What the exercise asks - Text in the records must be reproduced exactly, and pictures must be skipped.

Exercise inputs Start Marker

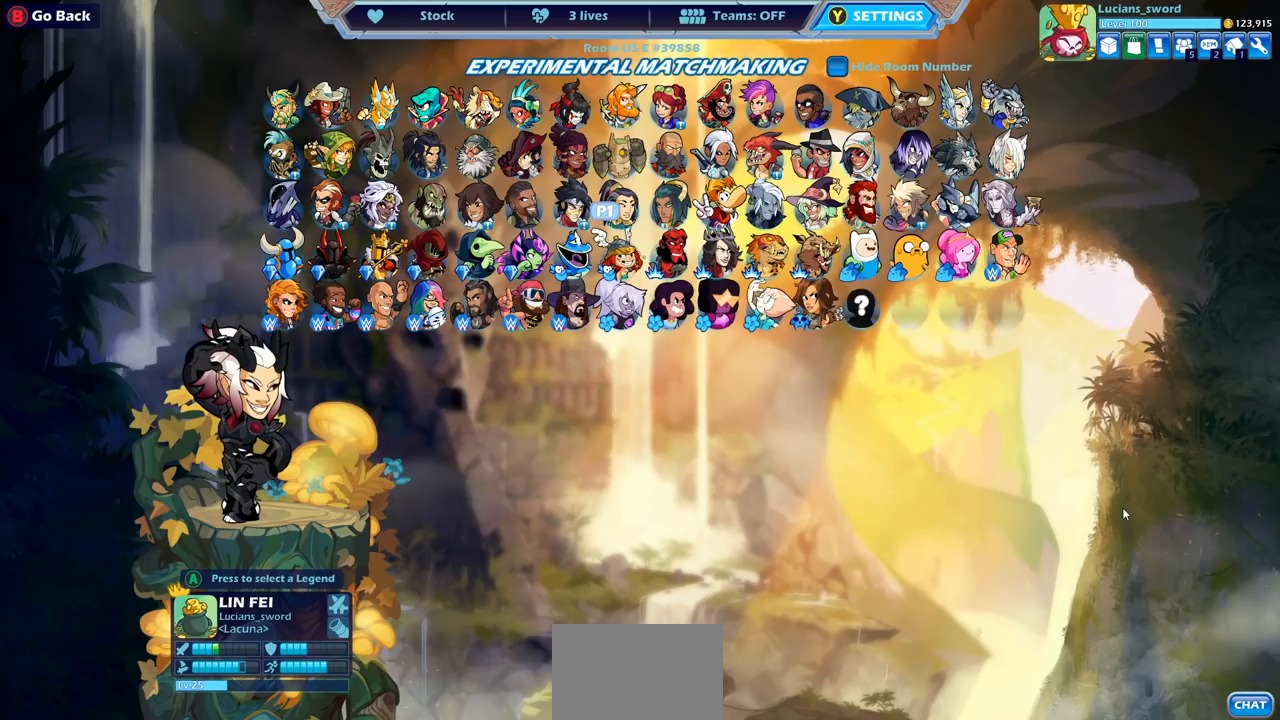
{"buttons": [], "left_stick": "center", "right_stick": "center", "events": []}
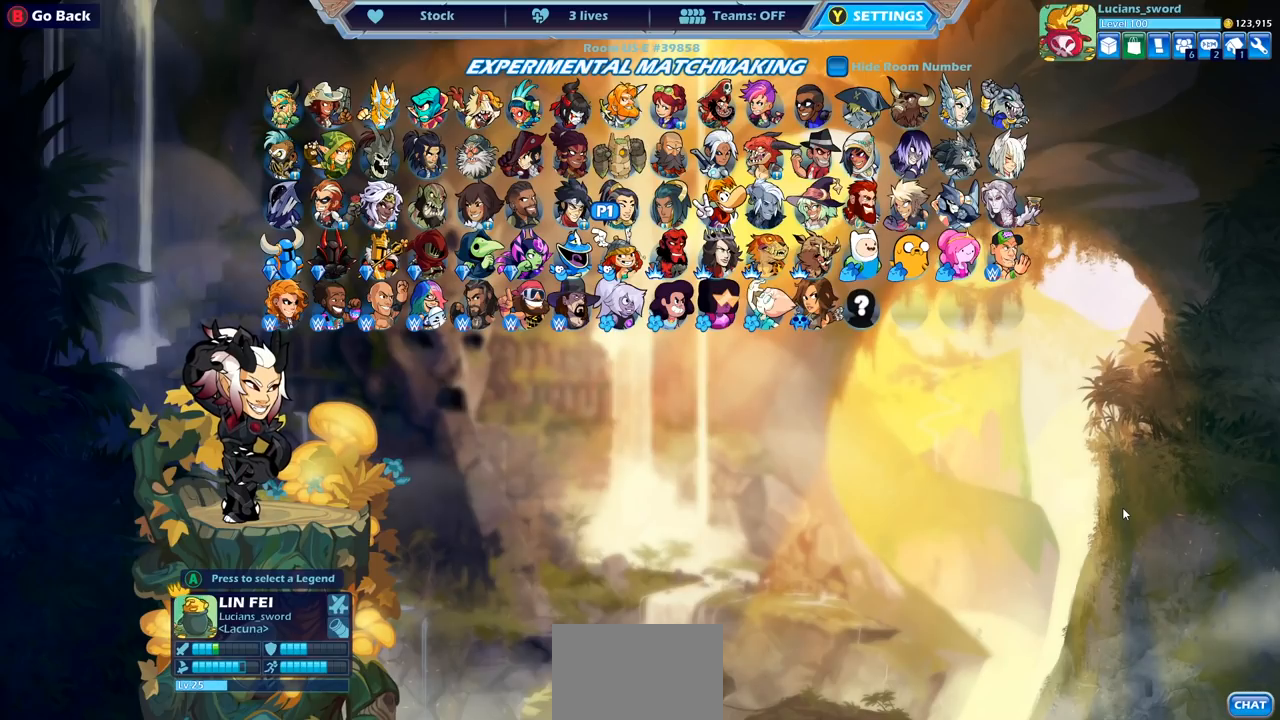
{"buttons": [], "left_stick": "center", "right_stick": "center", "events": []}
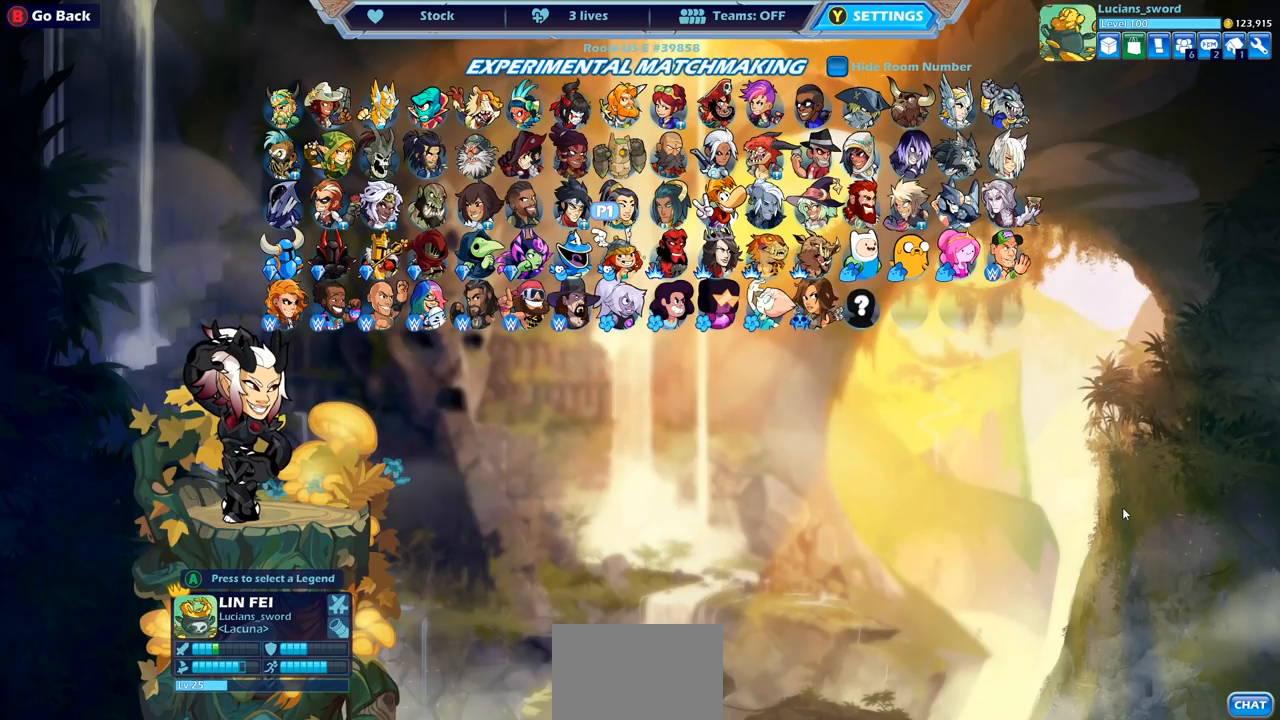
{"buttons": [], "left_stick": "center", "right_stick": "center", "events": []}
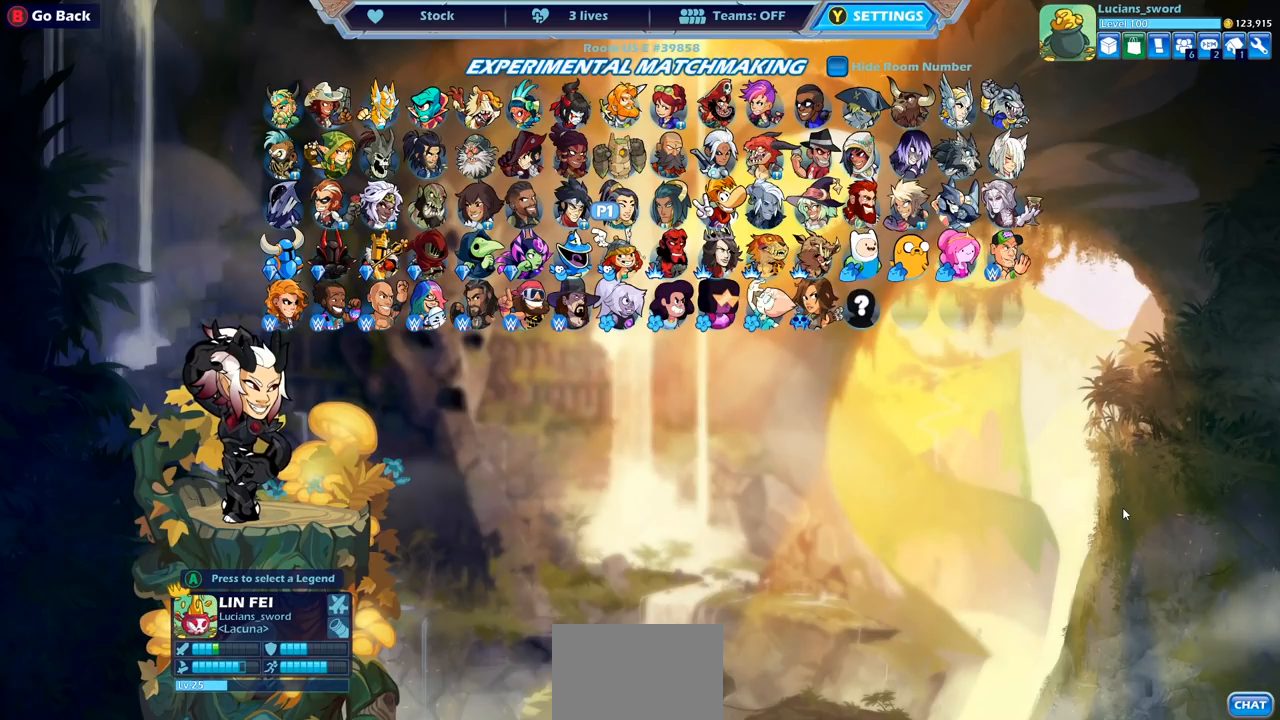
{"buttons": [], "left_stick": "center", "right_stick": "center", "events": []}
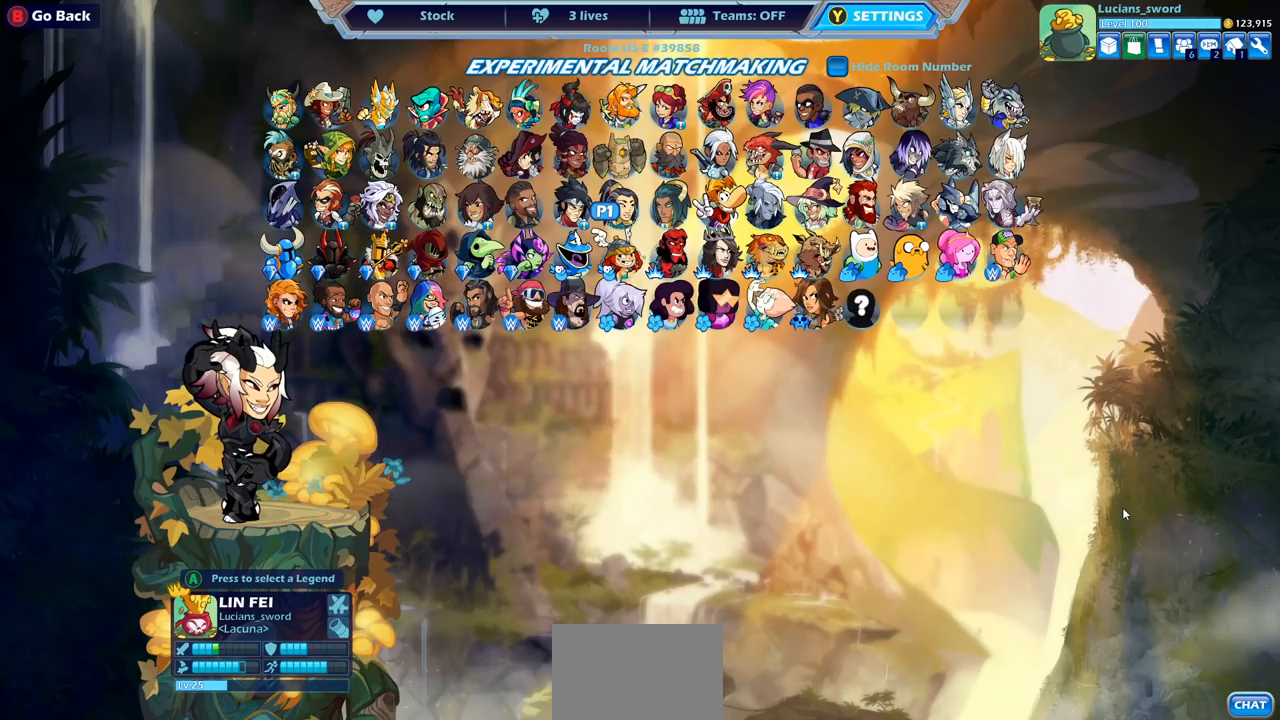
{"buttons": [], "left_stick": "center", "right_stick": "center", "events": []}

Exercise inputs End Marker

Completed exercise -
{"buttons": [], "left_stick": "center", "right_stick": "center", "events": []}
{"buttons": [], "left_stick": "center", "right_stick": "center", "events": []}
{"buttons": [], "left_stick": "center", "right_stick": "center", "events": []}
{"buttons": [], "left_stick": "center", "right_stick": "center", "events": []}
{"buttons": [], "left_stick": "center", "right_stick": "center", "events": []}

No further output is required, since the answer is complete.